[Transcribed page contents]
◇ ◇ ◇ ◇ ◇

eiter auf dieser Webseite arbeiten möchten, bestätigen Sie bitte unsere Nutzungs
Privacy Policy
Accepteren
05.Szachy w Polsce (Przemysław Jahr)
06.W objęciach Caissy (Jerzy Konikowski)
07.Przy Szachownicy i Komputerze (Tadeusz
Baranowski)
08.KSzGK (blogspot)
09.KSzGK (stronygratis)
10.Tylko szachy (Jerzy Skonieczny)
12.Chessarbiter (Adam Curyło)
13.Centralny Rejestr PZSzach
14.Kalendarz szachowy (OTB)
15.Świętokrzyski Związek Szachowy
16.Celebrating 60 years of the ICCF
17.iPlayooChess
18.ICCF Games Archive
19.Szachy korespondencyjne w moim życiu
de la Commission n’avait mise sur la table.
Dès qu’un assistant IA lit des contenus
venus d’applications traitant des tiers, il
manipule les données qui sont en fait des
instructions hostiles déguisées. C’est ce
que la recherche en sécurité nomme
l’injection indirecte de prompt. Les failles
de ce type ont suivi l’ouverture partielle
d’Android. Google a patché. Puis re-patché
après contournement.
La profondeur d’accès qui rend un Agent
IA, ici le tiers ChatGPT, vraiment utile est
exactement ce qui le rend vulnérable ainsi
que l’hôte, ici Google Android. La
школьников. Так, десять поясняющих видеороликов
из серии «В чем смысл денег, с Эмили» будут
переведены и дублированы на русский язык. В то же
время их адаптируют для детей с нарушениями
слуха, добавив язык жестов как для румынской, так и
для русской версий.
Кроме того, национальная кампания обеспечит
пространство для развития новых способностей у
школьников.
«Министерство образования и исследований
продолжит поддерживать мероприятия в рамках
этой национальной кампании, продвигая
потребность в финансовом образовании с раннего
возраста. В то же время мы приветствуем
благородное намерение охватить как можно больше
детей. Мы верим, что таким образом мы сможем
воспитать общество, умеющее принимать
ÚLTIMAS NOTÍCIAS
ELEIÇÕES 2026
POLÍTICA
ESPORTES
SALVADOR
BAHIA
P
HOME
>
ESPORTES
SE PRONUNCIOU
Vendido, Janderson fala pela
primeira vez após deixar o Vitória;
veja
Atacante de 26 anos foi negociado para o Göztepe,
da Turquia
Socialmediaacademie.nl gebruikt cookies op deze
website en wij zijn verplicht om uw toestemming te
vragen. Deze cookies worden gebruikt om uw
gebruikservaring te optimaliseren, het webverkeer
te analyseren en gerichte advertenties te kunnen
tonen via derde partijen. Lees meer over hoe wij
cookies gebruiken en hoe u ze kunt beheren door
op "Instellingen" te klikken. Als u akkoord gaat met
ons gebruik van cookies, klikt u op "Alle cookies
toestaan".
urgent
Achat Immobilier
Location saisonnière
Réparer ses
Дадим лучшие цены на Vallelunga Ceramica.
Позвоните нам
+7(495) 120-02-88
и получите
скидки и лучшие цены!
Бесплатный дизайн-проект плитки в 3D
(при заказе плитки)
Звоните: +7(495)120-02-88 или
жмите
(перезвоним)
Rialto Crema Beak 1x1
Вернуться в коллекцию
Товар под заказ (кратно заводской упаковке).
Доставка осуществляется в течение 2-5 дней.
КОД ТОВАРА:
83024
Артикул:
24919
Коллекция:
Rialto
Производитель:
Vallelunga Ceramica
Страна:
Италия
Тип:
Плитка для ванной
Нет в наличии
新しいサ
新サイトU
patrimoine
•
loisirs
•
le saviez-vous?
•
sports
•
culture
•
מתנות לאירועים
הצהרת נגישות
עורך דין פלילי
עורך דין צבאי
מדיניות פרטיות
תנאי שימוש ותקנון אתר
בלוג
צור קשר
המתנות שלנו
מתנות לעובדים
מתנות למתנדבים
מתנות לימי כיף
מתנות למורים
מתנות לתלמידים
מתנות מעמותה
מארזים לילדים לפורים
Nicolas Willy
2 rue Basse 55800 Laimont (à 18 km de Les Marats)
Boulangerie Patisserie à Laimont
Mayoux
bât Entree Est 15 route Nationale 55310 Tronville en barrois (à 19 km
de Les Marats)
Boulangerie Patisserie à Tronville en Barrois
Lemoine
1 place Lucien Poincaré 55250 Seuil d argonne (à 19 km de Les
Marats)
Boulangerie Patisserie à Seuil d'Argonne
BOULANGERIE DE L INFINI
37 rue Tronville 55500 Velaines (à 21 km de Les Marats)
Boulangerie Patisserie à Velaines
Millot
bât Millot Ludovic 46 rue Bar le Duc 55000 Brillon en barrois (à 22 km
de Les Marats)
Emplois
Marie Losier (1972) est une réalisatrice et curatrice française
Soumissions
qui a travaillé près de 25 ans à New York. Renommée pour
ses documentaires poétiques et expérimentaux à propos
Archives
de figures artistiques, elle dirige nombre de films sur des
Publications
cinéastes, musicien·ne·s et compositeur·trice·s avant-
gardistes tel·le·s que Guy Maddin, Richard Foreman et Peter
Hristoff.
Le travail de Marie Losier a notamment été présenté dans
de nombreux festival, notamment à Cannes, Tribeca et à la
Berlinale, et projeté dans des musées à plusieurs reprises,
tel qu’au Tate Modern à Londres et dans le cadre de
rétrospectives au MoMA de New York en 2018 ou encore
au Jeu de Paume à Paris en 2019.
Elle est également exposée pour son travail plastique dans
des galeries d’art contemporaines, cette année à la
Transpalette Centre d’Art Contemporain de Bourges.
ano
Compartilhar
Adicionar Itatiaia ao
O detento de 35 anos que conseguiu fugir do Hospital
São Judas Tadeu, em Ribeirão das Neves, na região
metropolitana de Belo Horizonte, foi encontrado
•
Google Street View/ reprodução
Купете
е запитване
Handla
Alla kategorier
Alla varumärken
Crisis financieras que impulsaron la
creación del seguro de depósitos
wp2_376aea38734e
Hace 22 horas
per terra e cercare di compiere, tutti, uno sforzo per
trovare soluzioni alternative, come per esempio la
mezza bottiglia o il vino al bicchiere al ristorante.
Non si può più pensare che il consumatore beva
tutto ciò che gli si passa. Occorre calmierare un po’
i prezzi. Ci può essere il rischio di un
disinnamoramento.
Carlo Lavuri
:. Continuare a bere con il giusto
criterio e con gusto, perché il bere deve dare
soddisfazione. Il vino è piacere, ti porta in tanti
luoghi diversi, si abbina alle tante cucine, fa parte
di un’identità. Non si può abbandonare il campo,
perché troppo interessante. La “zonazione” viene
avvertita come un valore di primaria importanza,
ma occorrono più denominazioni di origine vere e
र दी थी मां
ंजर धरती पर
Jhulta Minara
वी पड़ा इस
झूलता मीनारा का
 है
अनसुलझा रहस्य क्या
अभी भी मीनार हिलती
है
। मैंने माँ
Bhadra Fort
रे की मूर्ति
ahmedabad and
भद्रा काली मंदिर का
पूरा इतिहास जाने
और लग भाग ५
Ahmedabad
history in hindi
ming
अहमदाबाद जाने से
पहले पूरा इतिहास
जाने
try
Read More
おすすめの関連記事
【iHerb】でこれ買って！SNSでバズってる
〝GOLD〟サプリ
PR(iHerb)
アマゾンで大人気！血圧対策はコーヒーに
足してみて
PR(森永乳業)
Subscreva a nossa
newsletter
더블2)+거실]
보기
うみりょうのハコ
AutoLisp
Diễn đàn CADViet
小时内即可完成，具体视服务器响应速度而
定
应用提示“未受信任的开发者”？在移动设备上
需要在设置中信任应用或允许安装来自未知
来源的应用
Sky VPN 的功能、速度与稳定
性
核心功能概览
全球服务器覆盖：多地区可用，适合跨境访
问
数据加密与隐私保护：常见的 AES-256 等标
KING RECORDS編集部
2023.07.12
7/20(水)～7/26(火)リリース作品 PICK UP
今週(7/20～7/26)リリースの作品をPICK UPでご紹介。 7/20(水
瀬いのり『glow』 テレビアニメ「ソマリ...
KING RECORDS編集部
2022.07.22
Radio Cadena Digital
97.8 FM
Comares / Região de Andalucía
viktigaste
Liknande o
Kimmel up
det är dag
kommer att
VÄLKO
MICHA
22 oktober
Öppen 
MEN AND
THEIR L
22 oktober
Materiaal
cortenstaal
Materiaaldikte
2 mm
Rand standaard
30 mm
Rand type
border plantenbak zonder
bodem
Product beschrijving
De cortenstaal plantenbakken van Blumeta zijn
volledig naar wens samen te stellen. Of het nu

◇ ◇ ◇ ◇ ◇

**TASK OBJECTIVE**
The lines of the data, from the first through the one containing "instructions hostiles déguisées. C’est ce", are to be transcribed exactly.

**YOUR SOLUTION**
eiter auf dieser Webseite arbeiten möchten, bestätigen Sie bitte unsere Nutzungs
Privacy Policy
Accepteren
05.Szachy w Polsce (Przemysław Jahr)
06.W objęciach Caissy (Jerzy Konikowski)
07.Przy Szachownicy i Komputerze (Tadeusz
Baranowski)
08.KSzGK (blogspot)
09.KSzGK (stronygratis)
10.Tylko szachy (Jerzy Skonieczny)
12.Chessarbiter (Adam Curyło)
13.Centralny Rejestr PZSzach
14.Kalendarz szachowy (OTB)
15.Świętokrzyski Związek Szachowy
16.Celebrating 60 years of the ICCF
17.iPlayooChess
18.ICCF Games Archive
19.Szachy korespondencyjne w moim życiu
de la Commission n’avait mise sur la table.
Dès qu’un assistant IA lit des contenus
venus d’applications traitant des tiers, il
manipule les données qui sont en fait des
instructions hostiles déguisées. C’est ce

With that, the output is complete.